:: Activity ::
Scan the data for "round" and copy the lines it appears in.

:: Extracted entries ::
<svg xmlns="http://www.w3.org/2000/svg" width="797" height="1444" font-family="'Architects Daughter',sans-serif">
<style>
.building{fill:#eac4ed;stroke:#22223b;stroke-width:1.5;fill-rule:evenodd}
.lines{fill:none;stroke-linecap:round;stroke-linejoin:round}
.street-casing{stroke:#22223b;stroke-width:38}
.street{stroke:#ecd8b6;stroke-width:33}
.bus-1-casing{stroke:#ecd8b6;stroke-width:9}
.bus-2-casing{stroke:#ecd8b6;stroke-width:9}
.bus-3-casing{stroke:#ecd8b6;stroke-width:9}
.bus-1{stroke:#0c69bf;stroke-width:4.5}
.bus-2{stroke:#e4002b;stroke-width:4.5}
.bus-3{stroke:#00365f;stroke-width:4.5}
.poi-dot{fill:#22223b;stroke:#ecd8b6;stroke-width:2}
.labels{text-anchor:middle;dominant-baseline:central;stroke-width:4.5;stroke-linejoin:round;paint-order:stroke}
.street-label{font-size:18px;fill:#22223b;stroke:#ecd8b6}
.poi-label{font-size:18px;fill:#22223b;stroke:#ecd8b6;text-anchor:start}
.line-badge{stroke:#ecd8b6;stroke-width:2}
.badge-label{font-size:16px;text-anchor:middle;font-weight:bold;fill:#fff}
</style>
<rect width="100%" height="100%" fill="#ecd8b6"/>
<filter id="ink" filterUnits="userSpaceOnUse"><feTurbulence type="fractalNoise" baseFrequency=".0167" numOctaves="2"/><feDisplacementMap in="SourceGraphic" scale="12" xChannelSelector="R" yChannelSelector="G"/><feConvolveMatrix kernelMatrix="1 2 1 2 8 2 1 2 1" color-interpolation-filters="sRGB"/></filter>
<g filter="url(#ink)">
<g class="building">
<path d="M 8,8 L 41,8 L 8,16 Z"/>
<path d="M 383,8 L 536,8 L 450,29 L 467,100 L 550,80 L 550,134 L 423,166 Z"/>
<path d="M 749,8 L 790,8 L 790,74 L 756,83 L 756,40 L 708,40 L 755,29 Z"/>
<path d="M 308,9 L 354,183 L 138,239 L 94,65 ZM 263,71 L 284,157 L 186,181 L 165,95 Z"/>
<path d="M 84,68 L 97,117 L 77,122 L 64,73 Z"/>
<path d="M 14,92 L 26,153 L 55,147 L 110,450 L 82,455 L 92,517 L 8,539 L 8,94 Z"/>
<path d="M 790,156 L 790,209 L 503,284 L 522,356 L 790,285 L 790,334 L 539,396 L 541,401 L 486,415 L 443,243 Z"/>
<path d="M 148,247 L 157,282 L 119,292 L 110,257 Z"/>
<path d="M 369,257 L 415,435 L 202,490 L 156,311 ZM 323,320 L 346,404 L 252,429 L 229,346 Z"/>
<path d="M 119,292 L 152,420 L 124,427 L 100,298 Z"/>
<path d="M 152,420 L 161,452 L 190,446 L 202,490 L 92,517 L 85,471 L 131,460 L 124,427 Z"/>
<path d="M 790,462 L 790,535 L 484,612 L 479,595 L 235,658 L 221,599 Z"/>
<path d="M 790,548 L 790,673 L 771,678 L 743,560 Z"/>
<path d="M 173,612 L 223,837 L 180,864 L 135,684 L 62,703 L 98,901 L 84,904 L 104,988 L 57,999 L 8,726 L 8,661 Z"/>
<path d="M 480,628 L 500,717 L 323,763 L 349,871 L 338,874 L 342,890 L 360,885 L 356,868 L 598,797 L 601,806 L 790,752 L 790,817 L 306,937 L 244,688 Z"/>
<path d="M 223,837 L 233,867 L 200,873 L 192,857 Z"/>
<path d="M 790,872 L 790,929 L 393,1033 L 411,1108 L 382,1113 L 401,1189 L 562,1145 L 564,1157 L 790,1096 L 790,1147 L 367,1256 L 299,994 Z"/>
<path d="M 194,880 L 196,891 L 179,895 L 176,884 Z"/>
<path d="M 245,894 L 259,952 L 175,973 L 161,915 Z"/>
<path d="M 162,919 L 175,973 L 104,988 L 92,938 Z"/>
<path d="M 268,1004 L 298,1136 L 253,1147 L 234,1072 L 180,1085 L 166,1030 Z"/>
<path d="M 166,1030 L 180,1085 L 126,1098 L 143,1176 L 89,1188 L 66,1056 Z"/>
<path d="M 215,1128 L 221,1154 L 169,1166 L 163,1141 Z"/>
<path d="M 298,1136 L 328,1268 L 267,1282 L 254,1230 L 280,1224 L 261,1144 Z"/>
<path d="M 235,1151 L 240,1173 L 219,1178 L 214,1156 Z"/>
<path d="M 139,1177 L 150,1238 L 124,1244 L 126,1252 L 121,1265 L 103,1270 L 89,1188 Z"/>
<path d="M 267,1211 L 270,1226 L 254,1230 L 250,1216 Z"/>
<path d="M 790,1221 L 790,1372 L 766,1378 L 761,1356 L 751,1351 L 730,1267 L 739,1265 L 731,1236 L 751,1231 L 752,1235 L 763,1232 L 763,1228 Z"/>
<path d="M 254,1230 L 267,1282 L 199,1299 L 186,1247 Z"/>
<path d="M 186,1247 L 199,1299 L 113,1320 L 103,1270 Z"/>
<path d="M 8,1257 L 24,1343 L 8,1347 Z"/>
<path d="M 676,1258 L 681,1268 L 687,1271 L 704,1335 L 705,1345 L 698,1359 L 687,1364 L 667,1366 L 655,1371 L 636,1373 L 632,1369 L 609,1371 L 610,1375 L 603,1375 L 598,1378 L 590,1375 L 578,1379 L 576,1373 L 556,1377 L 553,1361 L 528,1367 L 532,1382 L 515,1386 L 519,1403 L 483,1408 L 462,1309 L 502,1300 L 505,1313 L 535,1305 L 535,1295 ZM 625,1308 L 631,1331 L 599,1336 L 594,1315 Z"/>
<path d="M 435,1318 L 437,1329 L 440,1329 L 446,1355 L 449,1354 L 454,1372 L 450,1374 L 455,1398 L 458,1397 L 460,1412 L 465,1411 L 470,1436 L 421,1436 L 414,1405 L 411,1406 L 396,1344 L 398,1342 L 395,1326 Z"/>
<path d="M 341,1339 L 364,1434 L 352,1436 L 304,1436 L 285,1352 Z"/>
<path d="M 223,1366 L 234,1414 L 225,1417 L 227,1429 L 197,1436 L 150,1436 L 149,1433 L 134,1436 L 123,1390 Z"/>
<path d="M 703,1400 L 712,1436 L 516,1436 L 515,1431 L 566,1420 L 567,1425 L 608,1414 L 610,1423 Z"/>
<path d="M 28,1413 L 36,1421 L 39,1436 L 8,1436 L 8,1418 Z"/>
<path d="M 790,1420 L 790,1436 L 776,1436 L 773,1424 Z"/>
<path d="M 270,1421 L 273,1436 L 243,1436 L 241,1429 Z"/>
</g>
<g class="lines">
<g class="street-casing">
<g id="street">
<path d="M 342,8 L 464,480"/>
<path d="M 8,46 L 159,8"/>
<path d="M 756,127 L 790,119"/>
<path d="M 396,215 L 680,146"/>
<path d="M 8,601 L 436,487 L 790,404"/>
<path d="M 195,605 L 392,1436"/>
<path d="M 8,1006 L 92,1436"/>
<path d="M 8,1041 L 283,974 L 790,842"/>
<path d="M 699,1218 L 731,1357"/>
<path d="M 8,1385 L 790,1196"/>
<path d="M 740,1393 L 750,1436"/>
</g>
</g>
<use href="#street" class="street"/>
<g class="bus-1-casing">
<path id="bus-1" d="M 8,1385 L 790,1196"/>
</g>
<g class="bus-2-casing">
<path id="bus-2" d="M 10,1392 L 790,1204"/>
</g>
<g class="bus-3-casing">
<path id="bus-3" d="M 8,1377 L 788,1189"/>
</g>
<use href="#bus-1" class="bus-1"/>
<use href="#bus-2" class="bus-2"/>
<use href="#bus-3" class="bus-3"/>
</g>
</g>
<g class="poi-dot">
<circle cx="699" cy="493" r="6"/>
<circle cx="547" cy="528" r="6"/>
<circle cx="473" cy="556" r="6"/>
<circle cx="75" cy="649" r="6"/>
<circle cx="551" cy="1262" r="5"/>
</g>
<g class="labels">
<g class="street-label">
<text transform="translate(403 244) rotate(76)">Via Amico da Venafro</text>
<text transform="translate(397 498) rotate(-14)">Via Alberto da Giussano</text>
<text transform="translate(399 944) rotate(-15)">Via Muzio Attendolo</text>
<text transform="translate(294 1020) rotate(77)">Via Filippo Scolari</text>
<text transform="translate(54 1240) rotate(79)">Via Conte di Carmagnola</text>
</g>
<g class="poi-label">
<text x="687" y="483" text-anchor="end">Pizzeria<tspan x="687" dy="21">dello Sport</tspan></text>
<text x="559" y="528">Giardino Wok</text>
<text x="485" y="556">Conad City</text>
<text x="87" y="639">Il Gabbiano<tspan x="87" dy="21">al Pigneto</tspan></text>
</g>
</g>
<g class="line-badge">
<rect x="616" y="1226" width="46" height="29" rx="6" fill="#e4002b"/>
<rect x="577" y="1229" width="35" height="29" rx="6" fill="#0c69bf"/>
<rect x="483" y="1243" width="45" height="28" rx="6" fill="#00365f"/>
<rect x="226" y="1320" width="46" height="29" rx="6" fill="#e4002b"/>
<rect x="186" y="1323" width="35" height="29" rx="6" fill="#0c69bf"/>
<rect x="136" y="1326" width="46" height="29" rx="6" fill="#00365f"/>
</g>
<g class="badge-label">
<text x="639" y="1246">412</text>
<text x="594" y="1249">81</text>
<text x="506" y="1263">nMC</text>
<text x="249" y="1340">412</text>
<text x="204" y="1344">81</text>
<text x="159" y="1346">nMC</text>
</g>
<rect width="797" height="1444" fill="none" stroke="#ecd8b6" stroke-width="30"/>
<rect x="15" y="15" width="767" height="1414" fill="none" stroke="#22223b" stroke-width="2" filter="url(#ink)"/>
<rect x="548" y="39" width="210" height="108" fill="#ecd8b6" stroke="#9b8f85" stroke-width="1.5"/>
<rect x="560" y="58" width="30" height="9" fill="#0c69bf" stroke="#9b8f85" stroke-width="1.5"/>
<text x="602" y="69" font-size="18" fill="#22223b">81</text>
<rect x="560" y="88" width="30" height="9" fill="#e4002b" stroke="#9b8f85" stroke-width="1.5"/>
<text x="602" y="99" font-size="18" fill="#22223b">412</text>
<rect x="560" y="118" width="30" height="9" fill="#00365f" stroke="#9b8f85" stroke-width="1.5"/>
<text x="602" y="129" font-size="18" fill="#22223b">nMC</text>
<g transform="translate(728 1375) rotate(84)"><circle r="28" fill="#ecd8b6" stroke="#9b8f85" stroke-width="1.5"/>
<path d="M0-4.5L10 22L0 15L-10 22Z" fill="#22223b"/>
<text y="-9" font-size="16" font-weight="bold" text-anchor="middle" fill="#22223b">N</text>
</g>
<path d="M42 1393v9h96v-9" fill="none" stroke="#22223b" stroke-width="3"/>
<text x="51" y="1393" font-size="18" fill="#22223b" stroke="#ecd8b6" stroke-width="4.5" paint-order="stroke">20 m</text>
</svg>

:: Solved exercise ::
.lines{fill:none;stroke-linecap:round;stroke-linejoin:round}
.labels{text-anchor:middle;dominant-baseline:central;stroke-width:4.5;stroke-linejoin:round;paint-order:stroke}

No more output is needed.